Um comunicado conjunto das principais entidades rurais reforçou o pedido de segurança jurídica: “Exigimos a eliminação definitiva desses impostos, de maneira previsível e sustentável”, afirmou o texto, reproduzido pela Reuters.

A reação reflete um dilema. Milei liberalizou o câmbio e retirou parte das restrições à exportação, mas precisa do novo Congresso eleito hoje para aprovar o avanço das reformas. Uma maioria hostil pode travar projetos-chave e forçar o governo a recuar.

Mercado observa

Investidores e analistas monitoram o pleito como um indicador da estabilidade futura. O mercado agrícola vê Milei como um aliado natural, mas a governabilidade ainda é incerta.

“Há entusiasmo, mas também cautela”, disse o economista Jorge Castro à Agrofy News. “Se as reformas não forem aprovadas, o país voltará à mesma armadilha fiscal que sufocou o agro nas últimas décadas.”

Em setembro, o presidente reagiu às críticas de que apenas grandes exportadoras se beneficiaram do corte temporário de impostos. “O melhor respeito é que o preço da soja subiu de 295 para 350 dólares”, afirmou à emissora A24, garantindo que “os produtores se beneficiaram diretamente”.

Efeito regional

Um agronegócio argentino mais competitivo poderá alterar o equilíbrio comercial da América do Sul. O país já sinaliza recuperação nas exportações de soja e milho, o que pressiona o Brasil e o Paraguai nos mercados asiáticos.

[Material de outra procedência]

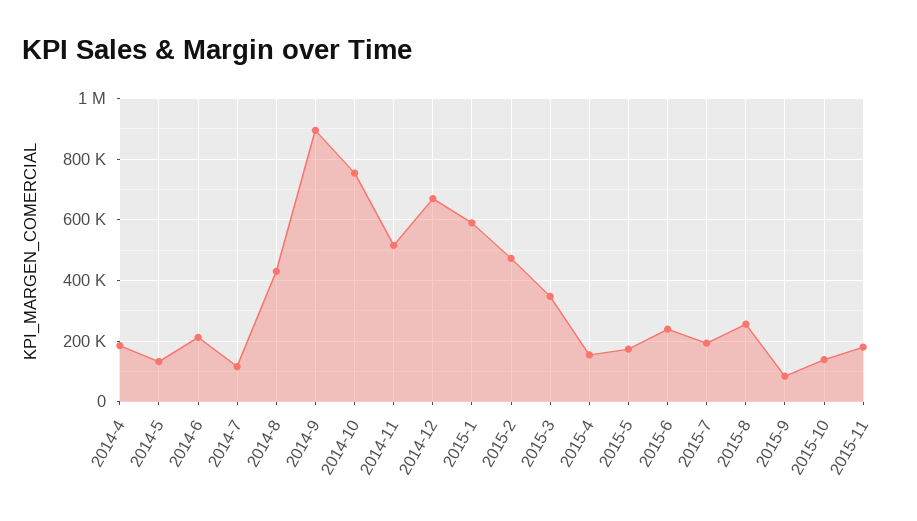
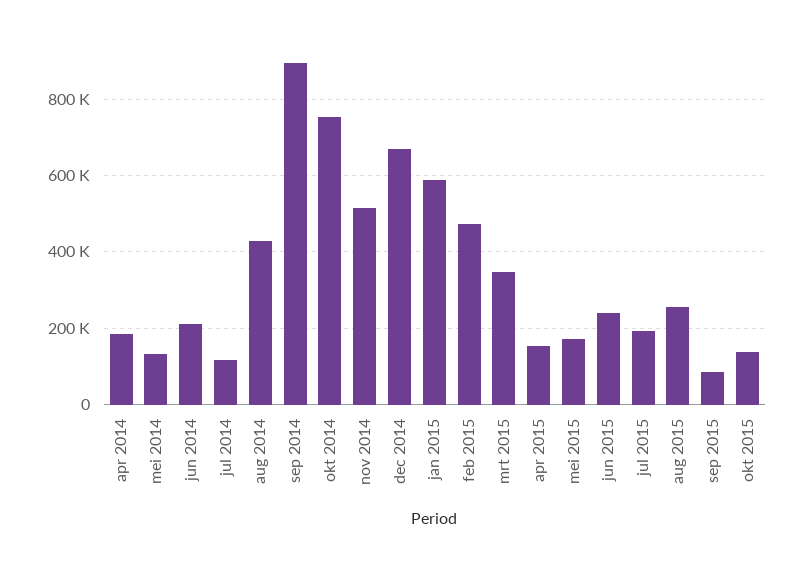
2015-11: 180000 -> none

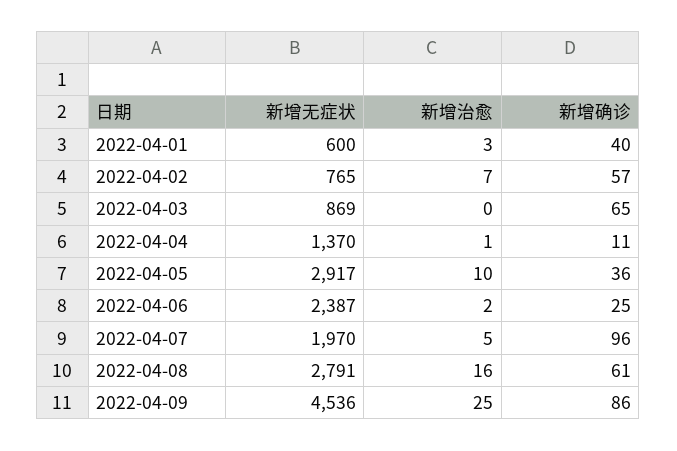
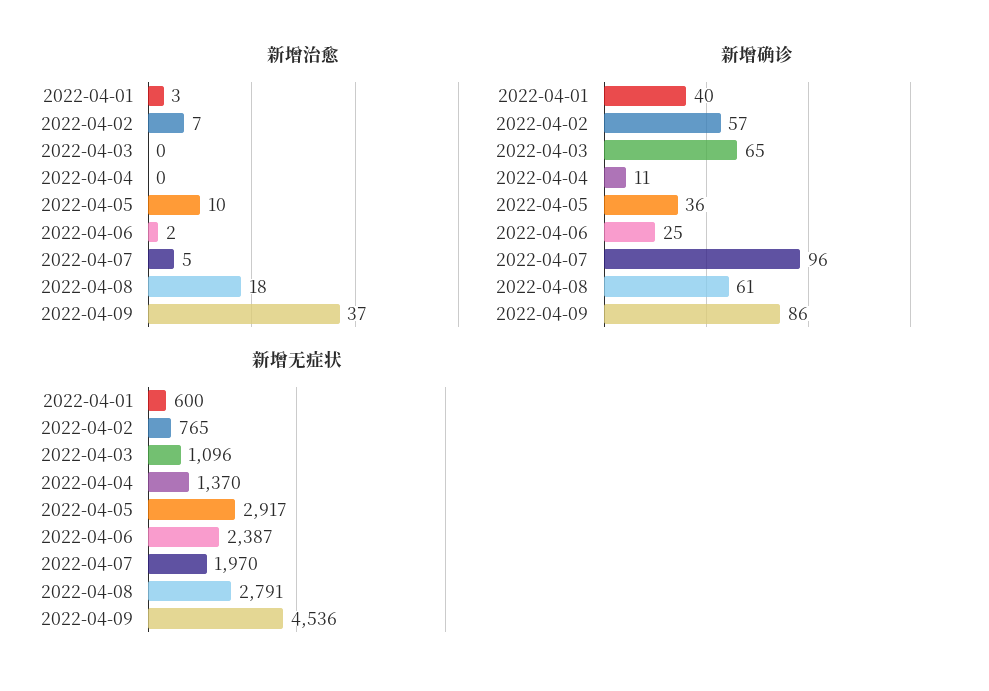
新增无症状, 2022-04-03: 869 -> 1096
新增治愈, 2022-04-04: 1 -> 0
新增治愈, 2022-04-08: 16 -> 18
新增治愈, 2022-04-09: 25 -> 37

Ao mesmo tempo, o setor de máquinas agrícolas brasileiro enxerga oportunidade: com o fim das barreiras à importação de equipamentos, a Argentina pode ampliar compras de tecnologia e insumos produzidos no Brasil.

Expectativa no campo

Nas províncias agrícolas de Córdoba, Santa Fé e Entre Ríos, o clima é de esperança cautelosa. Produtores reconhecem que o discurso liberal de Milei trouxe alívio, mas esperam menos improviso e mais continuidade.

Javier Milei em evento da Expo Angus na Argentina

“O solo argentino é fértil, mas a política precisa parar de mudar o clima a cada eleição”, disse um dirigente rural ouvido pelo Clarín Rural.

As urnas fecham às 18h e os primeiros resultados devem sair à noite. Para Milei, o voto do campo pode definir não apenas o futuro do seu governo, mas o rumo econômico de um país que tenta, mais uma vez, se reinventar pela força da terra.